**Challenge 1:** In the article on Germany and the euro, which two countries does it say would benefit in the short term from more government spending and looser monetary policy?
**Challenge 2:** Resume the article on Germany's control of the euro after its last sentence, and write the next few paragraphs.

Germany practically
controls the euro as if it were its own currency but it would gain more being
less in charge
Being a big fish in a small pond can have its benefits as
Germany is discovering in its dealing with Europe. Its powerhouse economy means that Germany was
one of the few countries left standing after the Eurozone crisis. Germany has used this position of strength to
turn the euro into its own de-facto currency.
It dominates the decisions over monetary policy and has influences
spending decisions by politicians outside of its borders. This level of control is alienating many
others in Europe while still being insufficient to keep Germans happy. As a result, more could be gained by Germany trading
away its power to secure a brighter future for Europe as a whole.
Benefits of being the
boss
Control over monetary policy is not something that Germany
fought for but it came as a by-product of the Eurozone crisis that hobbled the
other powers in Europe. More prudent
management of government finances meant that the government has less debt and
the economy has been resilient due in part to its exporting prowess. This left its Chancellor, Angela Merkel,
as one of the few politicians who is backed by voters and in a strong position
to dominate European politics.
It has allowed Germany to impose its own policy measures
over the Eurozone. Germany has set the
tone regarding austerity as well as its concerns over inflation limiting the
scope of monetary policy. Countries such
as Spain and Italy would benefit in the short term from more government
spending and looser monetary policy. But
Germany has pushed for a range of policies which are a better fit for its own
economy than others in Europe where the shortfall in demand is more pronounced. The aim is to bring others into line in terms
of implementing reforms which would improve the outlook for Europe in the
future.
Along with setting policies, being the boss of a widely used
currency comes with a host of benefits.

**Dataset content:**
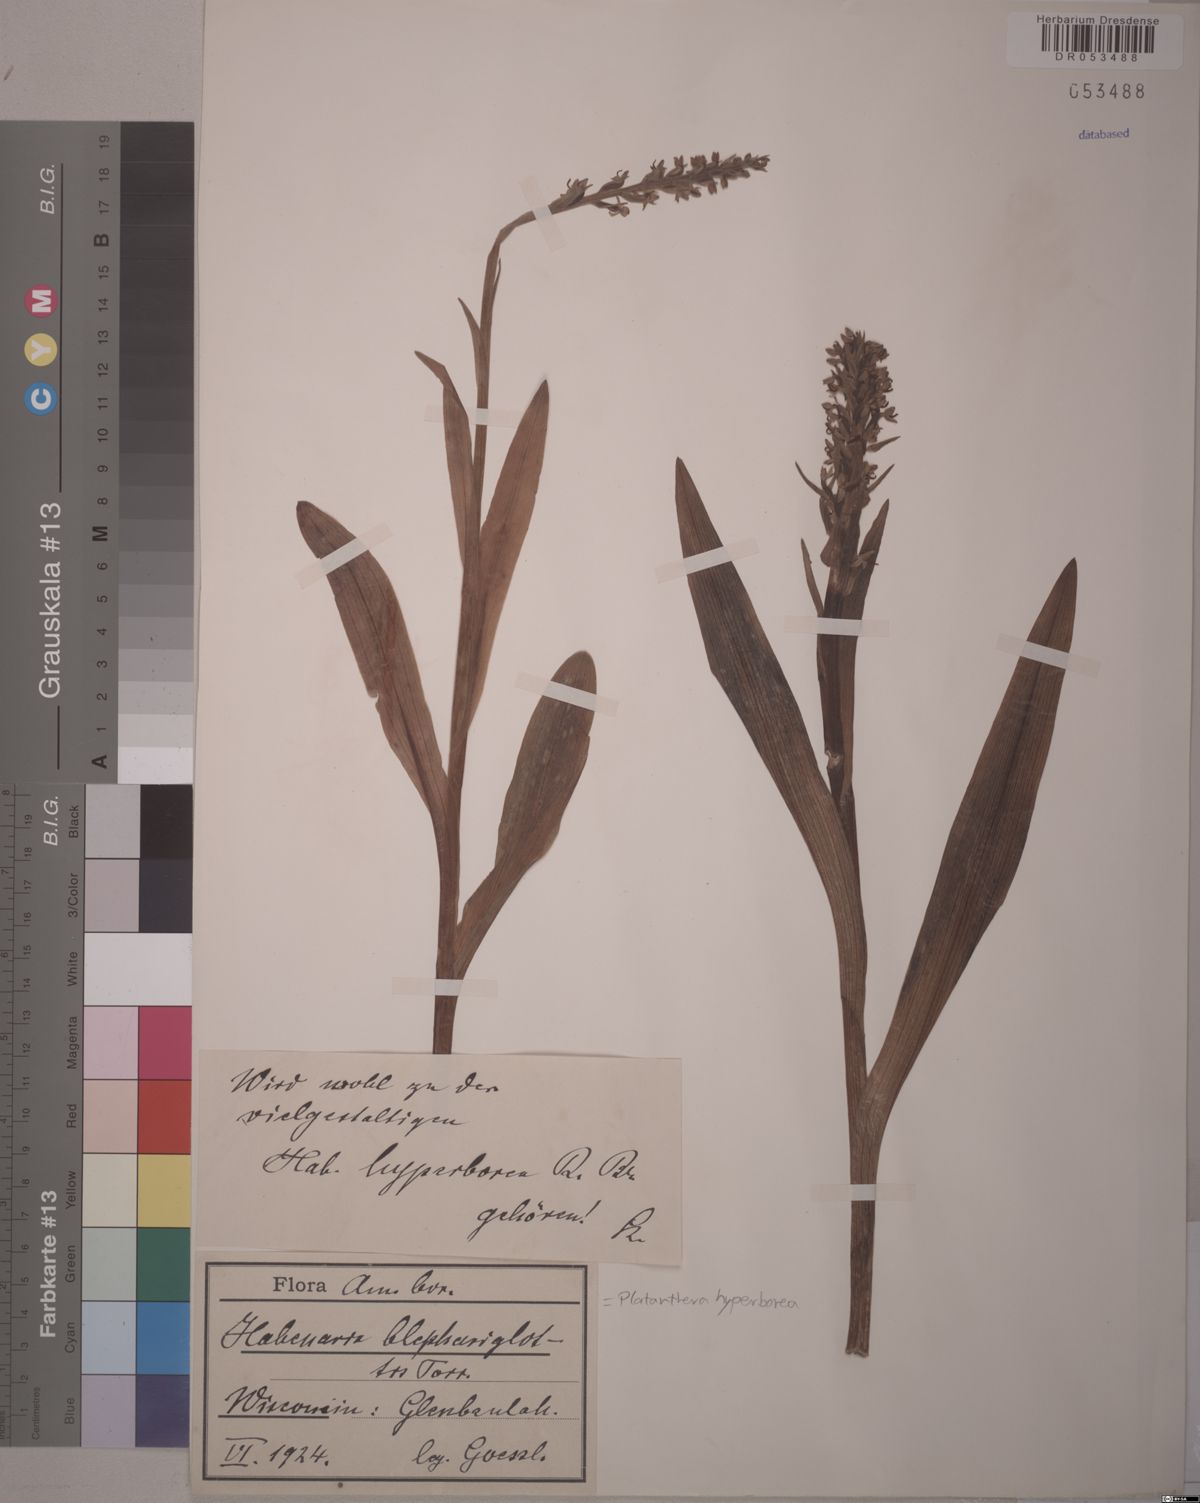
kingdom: Plantae
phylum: Tracheophyta
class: Liliopsida
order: Asparagales
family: Orchidaceae
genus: Platanthera
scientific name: Platanthera hyperborea
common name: Northern green orchid
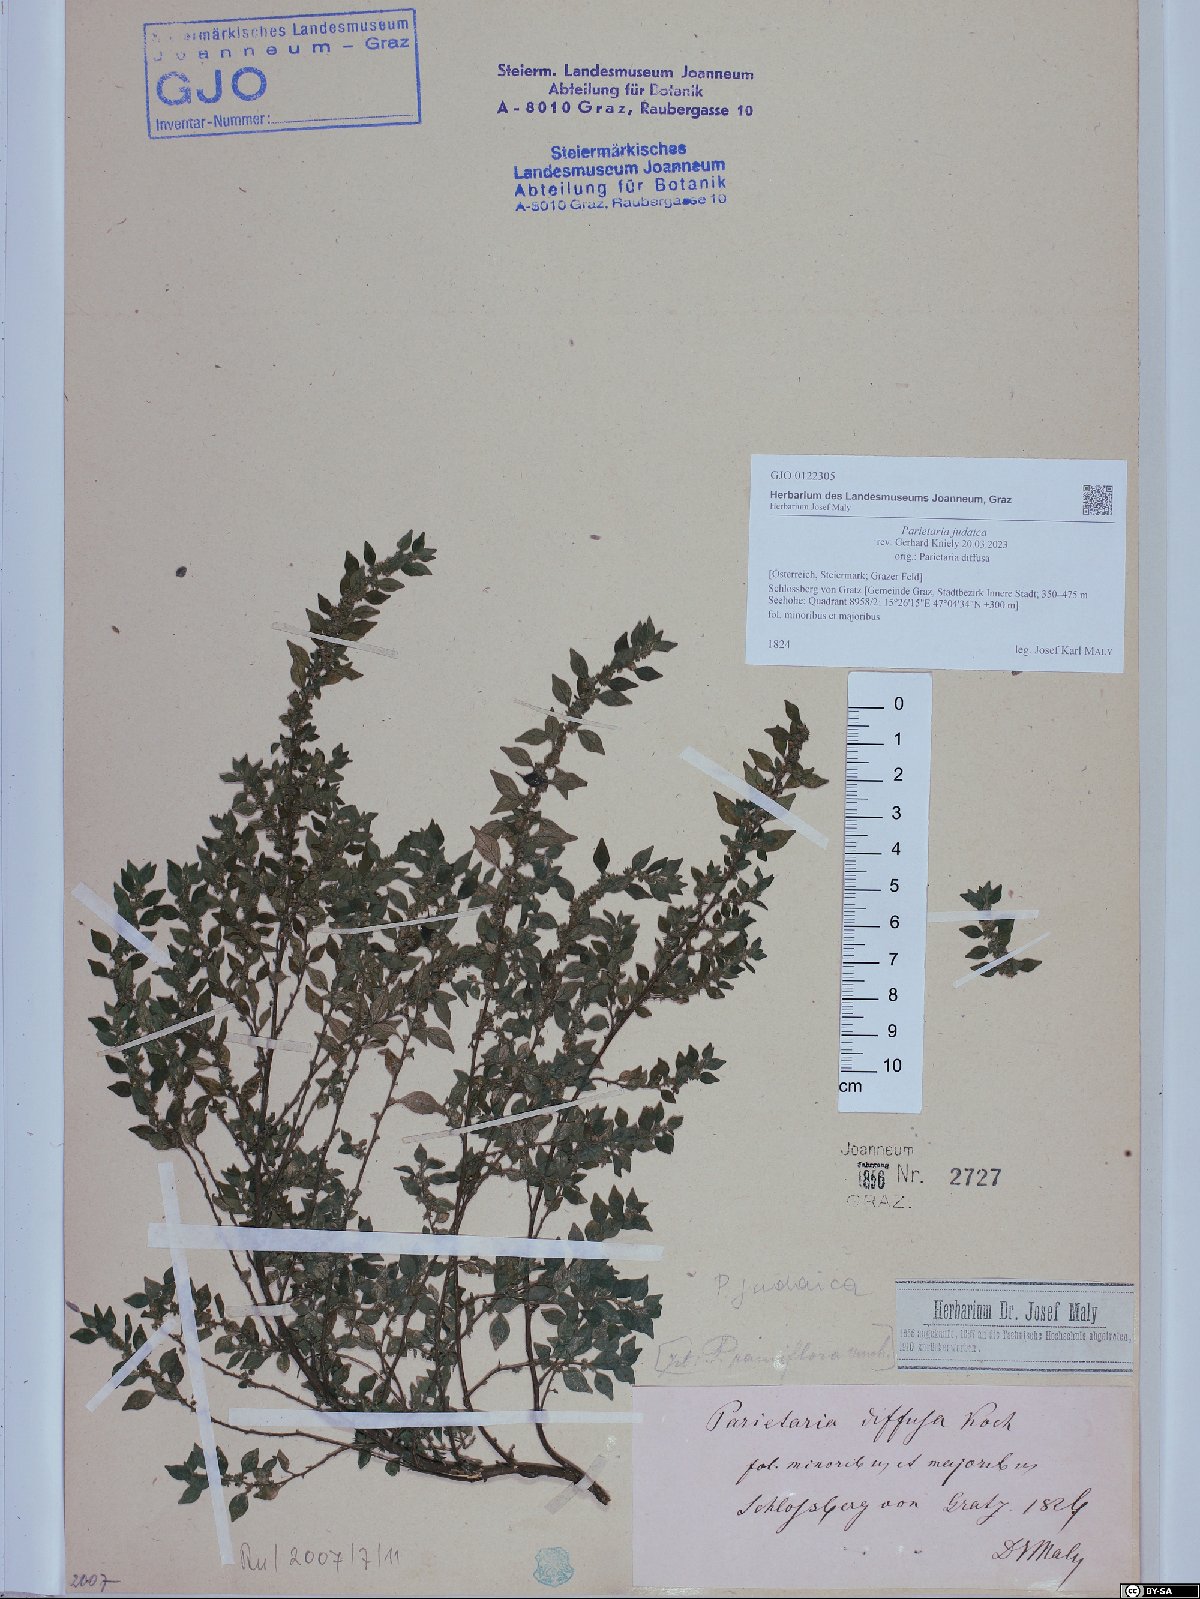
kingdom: Plantae
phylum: Tracheophyta
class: Magnoliopsida
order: Rosales
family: Urticaceae
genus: Parietaria
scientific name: Parietaria judaica
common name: Pellitory-of-the-wall
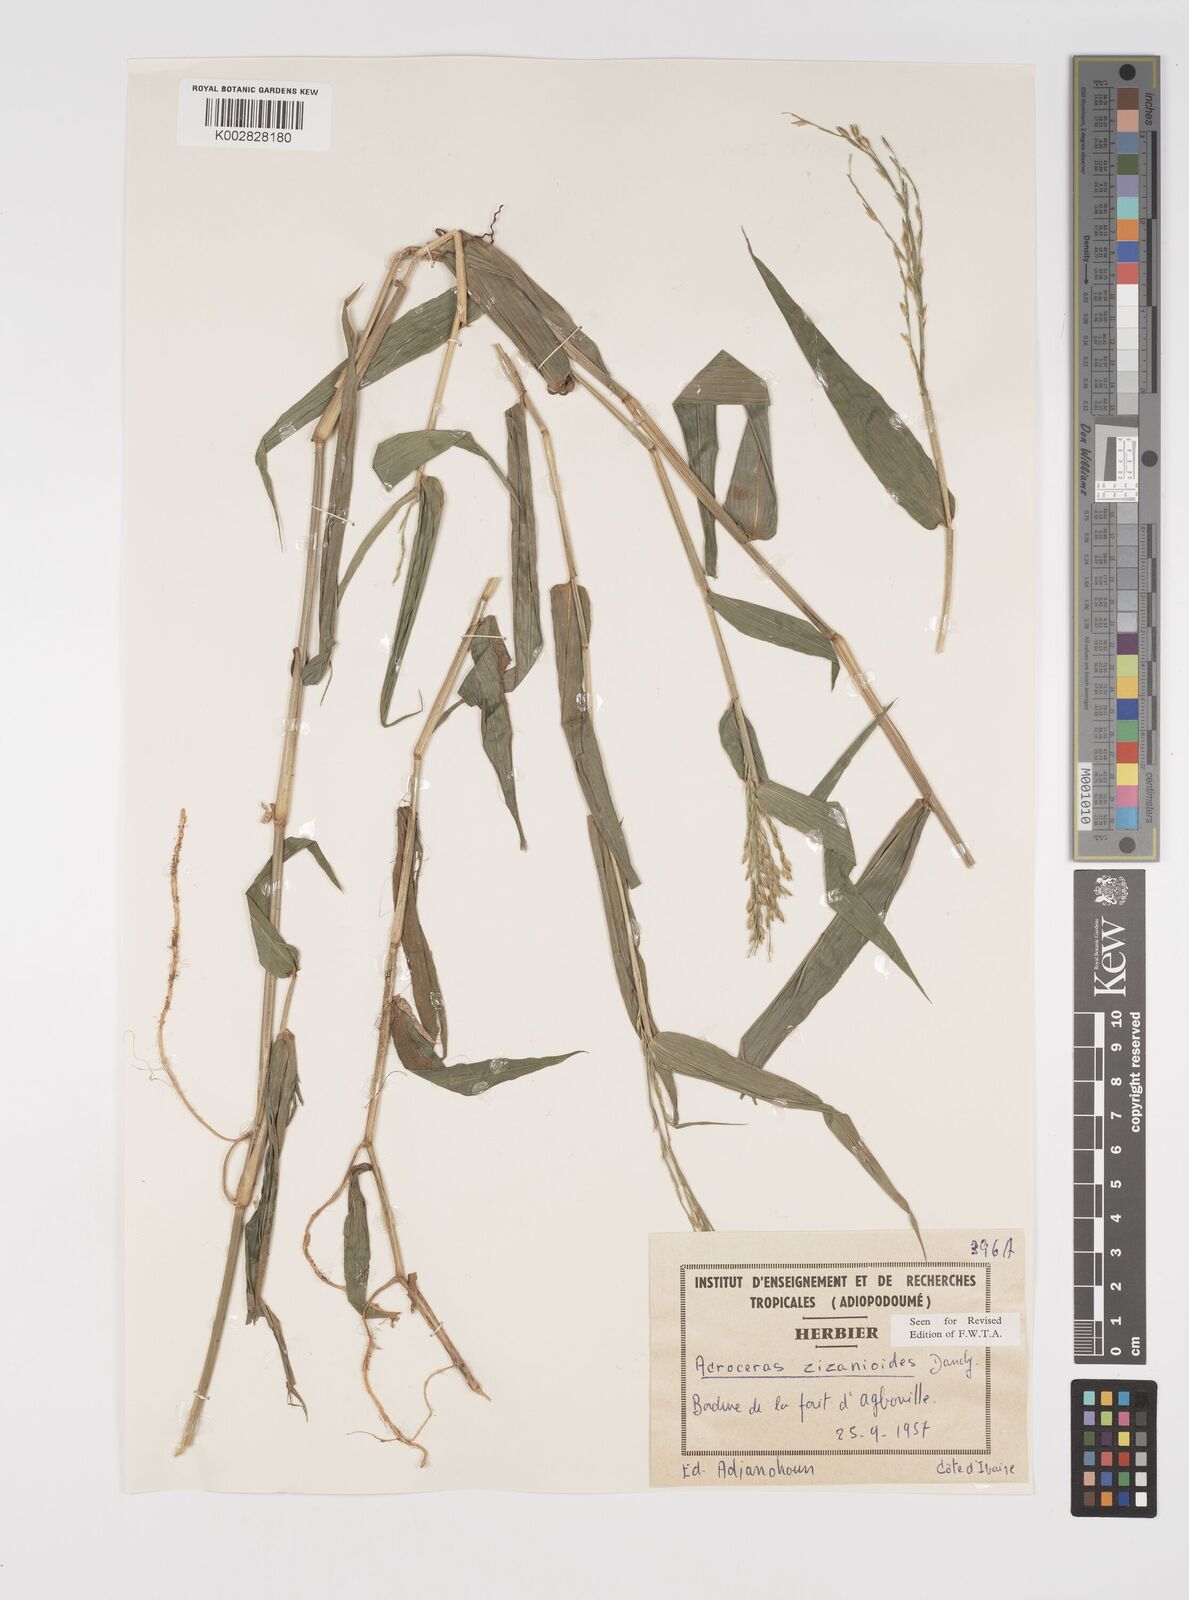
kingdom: Plantae
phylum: Tracheophyta
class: Liliopsida
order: Poales
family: Poaceae
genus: Acroceras
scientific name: Acroceras zizanioides
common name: Oat grass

**Task answer 1:** Spain and Italy.

**Task answer 2:**
For starters, investors looking for the safest place to park their euros
will choose Germany over other European countries and this keep down interest
rates in Germany. Worries about a sluggish
economy in Europe are a further boost to Germany by keeping the value of the euro
weak. The euro is both too strong
considering the economic circumstances of many of the countries in Europe but
considerably below what a truly German currency (a new Deutsche Mark) could be
valued at.
Getting more from
less
As is often the case, its power has become like a poisoned
chalice. Not only is Germany out of tune
with many of its neighbours but the euro is also increasingly unpopular at
home. The rapid rise of an anti-euro
party in Germany (called the Alternative for Germany party) suggests that there
are many Germans who feel as if they are getting a raw deal from being part
of the Eurozone. This party joins a
growing list of populist parties in Europe worried about the level of integration needed to
maintain the euro.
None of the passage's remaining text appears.